■ **Problem to solve**:
Restate each of the lines given below, word for word.

■ **Records for the task**:
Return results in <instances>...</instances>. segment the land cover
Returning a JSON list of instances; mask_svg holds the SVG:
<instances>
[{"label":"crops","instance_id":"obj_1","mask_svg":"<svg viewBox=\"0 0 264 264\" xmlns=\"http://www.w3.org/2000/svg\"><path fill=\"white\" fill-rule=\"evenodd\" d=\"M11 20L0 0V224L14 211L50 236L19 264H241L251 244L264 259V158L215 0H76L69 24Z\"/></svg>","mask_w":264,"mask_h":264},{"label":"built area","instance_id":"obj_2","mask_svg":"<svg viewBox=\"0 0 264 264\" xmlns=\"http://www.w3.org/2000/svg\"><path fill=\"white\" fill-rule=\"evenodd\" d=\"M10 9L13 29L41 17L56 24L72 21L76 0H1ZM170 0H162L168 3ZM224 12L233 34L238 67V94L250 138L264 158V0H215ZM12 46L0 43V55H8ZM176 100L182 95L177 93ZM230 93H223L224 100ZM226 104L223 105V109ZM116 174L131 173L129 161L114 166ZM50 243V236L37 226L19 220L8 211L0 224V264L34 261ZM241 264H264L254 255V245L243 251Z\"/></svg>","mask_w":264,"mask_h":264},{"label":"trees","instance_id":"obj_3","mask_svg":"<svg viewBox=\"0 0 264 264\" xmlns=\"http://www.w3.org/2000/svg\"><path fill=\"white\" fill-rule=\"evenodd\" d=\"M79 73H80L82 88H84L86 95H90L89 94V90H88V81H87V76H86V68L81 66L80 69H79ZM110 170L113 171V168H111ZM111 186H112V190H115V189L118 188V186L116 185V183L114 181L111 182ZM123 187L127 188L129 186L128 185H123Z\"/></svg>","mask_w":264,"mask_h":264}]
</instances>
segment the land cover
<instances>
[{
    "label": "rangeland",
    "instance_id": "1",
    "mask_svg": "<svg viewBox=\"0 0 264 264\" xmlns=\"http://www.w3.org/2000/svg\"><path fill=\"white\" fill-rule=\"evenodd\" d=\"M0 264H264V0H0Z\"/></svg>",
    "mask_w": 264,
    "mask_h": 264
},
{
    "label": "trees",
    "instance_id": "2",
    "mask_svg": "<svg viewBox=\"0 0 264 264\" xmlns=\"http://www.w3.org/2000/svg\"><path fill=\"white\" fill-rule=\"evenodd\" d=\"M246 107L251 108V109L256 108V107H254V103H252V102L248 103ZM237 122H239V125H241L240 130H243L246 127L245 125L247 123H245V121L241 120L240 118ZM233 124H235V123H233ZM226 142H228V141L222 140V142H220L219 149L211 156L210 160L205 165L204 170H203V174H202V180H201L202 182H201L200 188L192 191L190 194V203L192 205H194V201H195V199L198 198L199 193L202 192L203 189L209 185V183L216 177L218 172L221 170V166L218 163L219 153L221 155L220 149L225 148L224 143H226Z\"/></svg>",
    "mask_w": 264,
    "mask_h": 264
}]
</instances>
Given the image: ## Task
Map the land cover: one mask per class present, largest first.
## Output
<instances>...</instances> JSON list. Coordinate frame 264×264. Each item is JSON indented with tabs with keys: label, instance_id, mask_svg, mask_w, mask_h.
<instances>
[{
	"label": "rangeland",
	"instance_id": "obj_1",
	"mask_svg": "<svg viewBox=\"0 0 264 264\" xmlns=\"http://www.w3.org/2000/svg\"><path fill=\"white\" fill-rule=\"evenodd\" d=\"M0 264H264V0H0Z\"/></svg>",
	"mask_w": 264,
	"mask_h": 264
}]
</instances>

■ **Task answer**:
Return results in <instances>...</instances>. segment the land cover
Returning a JSON list of instances; mask_svg holds the SVG:
<instances>
[{"label":"crops","instance_id":"obj_1","mask_svg":"<svg viewBox=\"0 0 264 264\" xmlns=\"http://www.w3.org/2000/svg\"><path fill=\"white\" fill-rule=\"evenodd\" d=\"M11 20L0 0V224L14 211L50 236L19 264H241L251 244L264 259V158L215 0H76L69 24Z\"/></svg>","mask_w":264,"mask_h":264},{"label":"built area","instance_id":"obj_2","mask_svg":"<svg viewBox=\"0 0 264 264\" xmlns=\"http://www.w3.org/2000/svg\"><path fill=\"white\" fill-rule=\"evenodd\" d=\"M10 9L13 29L41 17L56 24L72 21L76 0H1ZM170 0H162L168 3ZM224 12L233 34L238 67V94L250 138L264 158V0H215ZM12 46L0 43V55H8ZM176 100L182 95L177 93ZM230 93H223L224 100ZM226 104L223 105V109ZM116 174L131 173L129 161L114 166ZM50 243V236L37 226L19 220L8 211L0 224V264L34 261ZM241 264H264L254 255V245L243 251Z\"/></svg>","mask_w":264,"mask_h":264},{"label":"trees","instance_id":"obj_3","mask_svg":"<svg viewBox=\"0 0 264 264\" xmlns=\"http://www.w3.org/2000/svg\"><path fill=\"white\" fill-rule=\"evenodd\" d=\"M79 73H80L82 88H84L86 95H90L89 94V90H88V81H87V76H86V68L81 66L80 69H79ZM110 170L113 171V168H111ZM111 186H112V190H115V189L118 188V186L116 185V183L114 181L111 182ZM123 187L127 188L129 186L128 185H123Z\"/></svg>","mask_w":264,"mask_h":264}]
</instances>
segment the land cover
<instances>
[{
    "label": "rangeland",
    "instance_id": "1",
    "mask_svg": "<svg viewBox=\"0 0 264 264\" xmlns=\"http://www.w3.org/2000/svg\"><path fill=\"white\" fill-rule=\"evenodd\" d=\"M0 264H264V0H0Z\"/></svg>",
    "mask_w": 264,
    "mask_h": 264
},
{
    "label": "trees",
    "instance_id": "2",
    "mask_svg": "<svg viewBox=\"0 0 264 264\" xmlns=\"http://www.w3.org/2000/svg\"><path fill=\"white\" fill-rule=\"evenodd\" d=\"M246 107L251 108V109L256 108V107H254V103H252V102L248 103ZM237 122H239V125H241L240 130H243L246 127L245 125L247 123H245V121L241 120L240 118ZM233 124H235V123H233ZM226 142H228V141L222 140V142H220L219 149L211 156L210 160L205 165L204 170H203V174H202V180H201L202 182H201L200 188L192 191L190 194V203L192 205H194V201H195V199L198 198L199 193L202 192L203 189L209 185V183L216 177L218 172L221 170V166L218 163L219 153L221 155L220 149L225 148L224 143H226Z\"/></svg>",
    "mask_w": 264,
    "mask_h": 264
}]
</instances>
Given the image: ## Task
Map the land cover: one mask per class present, largest first.
## Output
<instances>...</instances> JSON list. Coordinate frame 264×264. Each item is JSON indented with tabs with keys: label, instance_id, mask_svg, mask_w, mask_h.
<instances>
[{
	"label": "rangeland",
	"instance_id": "obj_1",
	"mask_svg": "<svg viewBox=\"0 0 264 264\" xmlns=\"http://www.w3.org/2000/svg\"><path fill=\"white\" fill-rule=\"evenodd\" d=\"M0 264H264V0H0Z\"/></svg>",
	"mask_w": 264,
	"mask_h": 264
}]
</instances>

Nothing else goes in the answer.